▶ **WORK INSTRUCTIONS**: Reproduce the stretch of material from the line containing "Town Directory" through the line containing "information", both included, and leave the pictures out of the answer.

▶ **EXTRACTED ENTRIES**:
^^^^^^^^

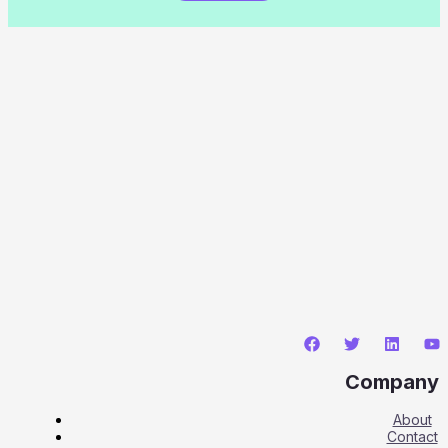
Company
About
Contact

^^^^^^^^

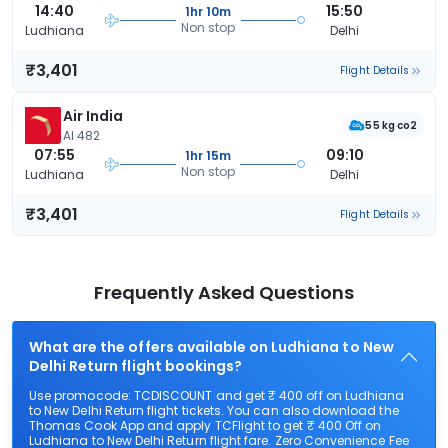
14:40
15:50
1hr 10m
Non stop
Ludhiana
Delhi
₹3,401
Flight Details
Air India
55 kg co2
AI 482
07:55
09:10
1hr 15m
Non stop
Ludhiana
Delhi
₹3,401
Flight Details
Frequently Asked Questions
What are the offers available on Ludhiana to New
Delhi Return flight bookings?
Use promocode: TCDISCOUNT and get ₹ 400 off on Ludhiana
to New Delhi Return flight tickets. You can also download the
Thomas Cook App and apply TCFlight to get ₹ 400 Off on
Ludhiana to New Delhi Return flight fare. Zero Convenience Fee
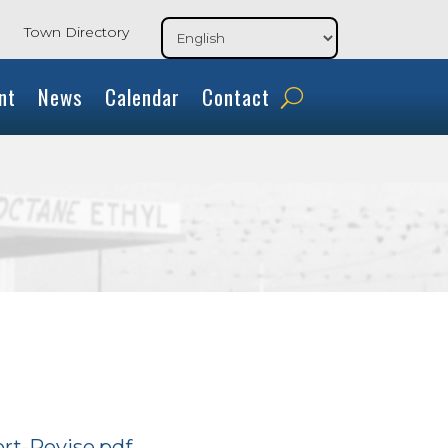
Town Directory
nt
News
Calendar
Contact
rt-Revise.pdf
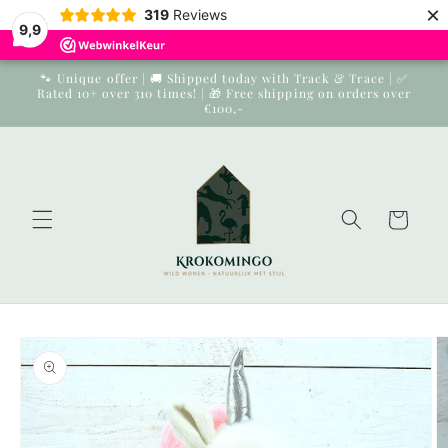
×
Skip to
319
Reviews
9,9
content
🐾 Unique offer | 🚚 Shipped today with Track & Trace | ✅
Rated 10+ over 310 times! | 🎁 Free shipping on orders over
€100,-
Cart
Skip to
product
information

^^^^^^^^

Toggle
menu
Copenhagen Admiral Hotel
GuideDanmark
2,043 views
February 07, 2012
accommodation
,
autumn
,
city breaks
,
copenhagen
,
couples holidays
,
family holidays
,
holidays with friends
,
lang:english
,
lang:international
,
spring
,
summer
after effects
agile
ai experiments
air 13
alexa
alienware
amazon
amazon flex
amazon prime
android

^^^^^^^^

▶ **REPLY TO THE EXERCISE**:
Town Directory
nt
News
Calendar
Contact
rt-Revise.pdf
×
Skip to
319
Reviews
9,9
content
🐾 Unique offer | 🚚 Shipped today with Track & Trace | ✅
Rated 10+ over 310 times! | 🎁 Free shipping on orders over
€100,-
Cart
Skip to
product
information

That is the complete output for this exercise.